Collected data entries
------------------------------------------------------------
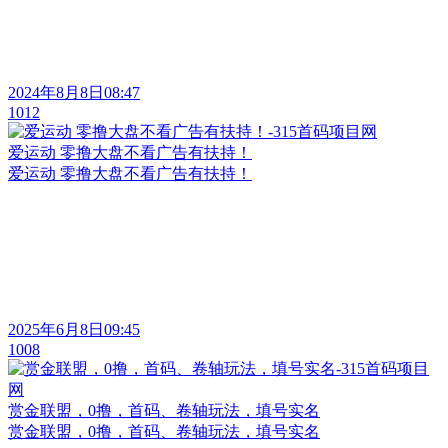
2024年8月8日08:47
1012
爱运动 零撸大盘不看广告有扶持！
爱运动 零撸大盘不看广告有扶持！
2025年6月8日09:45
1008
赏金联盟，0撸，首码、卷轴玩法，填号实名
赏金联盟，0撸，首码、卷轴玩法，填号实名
------------------------------------------------------------
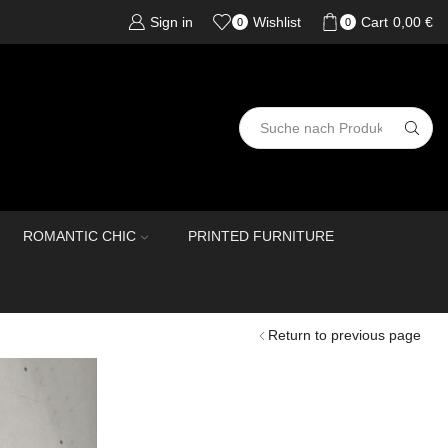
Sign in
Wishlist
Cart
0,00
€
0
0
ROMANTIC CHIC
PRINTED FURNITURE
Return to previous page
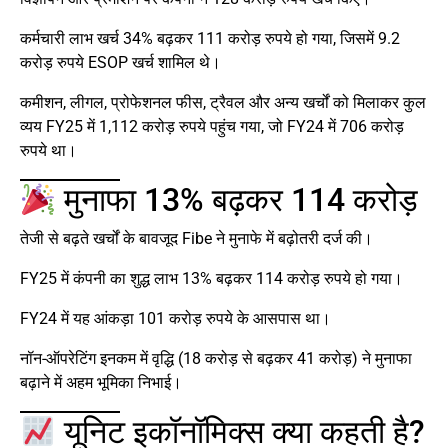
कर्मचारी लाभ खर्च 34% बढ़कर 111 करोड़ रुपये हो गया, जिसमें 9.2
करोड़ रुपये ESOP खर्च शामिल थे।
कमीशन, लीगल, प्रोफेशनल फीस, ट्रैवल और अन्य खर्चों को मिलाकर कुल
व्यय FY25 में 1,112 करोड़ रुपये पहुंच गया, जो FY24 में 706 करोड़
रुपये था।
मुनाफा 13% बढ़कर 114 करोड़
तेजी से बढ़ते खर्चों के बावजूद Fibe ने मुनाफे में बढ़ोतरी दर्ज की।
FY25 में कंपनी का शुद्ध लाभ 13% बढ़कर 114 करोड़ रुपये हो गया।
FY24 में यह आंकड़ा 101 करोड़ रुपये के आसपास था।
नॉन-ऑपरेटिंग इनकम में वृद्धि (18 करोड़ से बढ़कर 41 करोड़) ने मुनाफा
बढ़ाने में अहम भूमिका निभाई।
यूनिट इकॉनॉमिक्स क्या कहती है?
------------------------------------------------------------
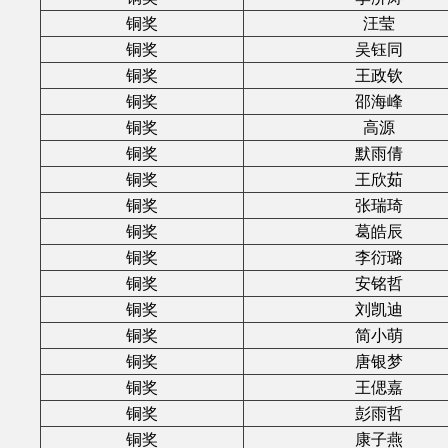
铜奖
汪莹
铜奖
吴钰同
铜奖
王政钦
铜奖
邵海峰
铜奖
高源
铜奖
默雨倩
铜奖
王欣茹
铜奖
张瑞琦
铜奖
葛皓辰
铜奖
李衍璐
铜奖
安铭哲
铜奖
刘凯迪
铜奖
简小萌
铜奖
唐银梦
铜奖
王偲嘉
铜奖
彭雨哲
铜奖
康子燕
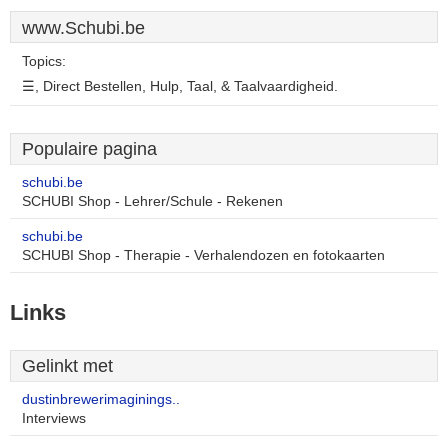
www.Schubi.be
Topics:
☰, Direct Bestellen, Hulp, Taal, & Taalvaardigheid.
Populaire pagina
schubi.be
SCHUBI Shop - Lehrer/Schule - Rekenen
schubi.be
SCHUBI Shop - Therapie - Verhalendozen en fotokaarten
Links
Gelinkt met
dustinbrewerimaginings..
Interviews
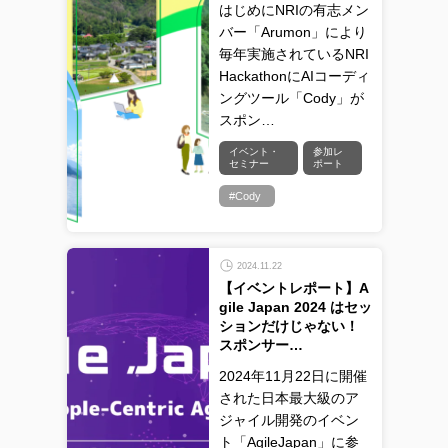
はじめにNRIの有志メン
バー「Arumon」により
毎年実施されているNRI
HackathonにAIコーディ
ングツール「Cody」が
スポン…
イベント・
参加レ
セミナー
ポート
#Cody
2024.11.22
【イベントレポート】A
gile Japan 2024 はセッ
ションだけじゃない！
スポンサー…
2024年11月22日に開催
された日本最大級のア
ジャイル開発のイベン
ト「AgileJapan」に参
------------------------------------------------------------
Would you copy each line of the records that contains "Shop"?

SCHUBI Shop - Lehrer/Schule - Rekenen
SCHUBI Shop - Therapie - Verhalendozen en fotokaarten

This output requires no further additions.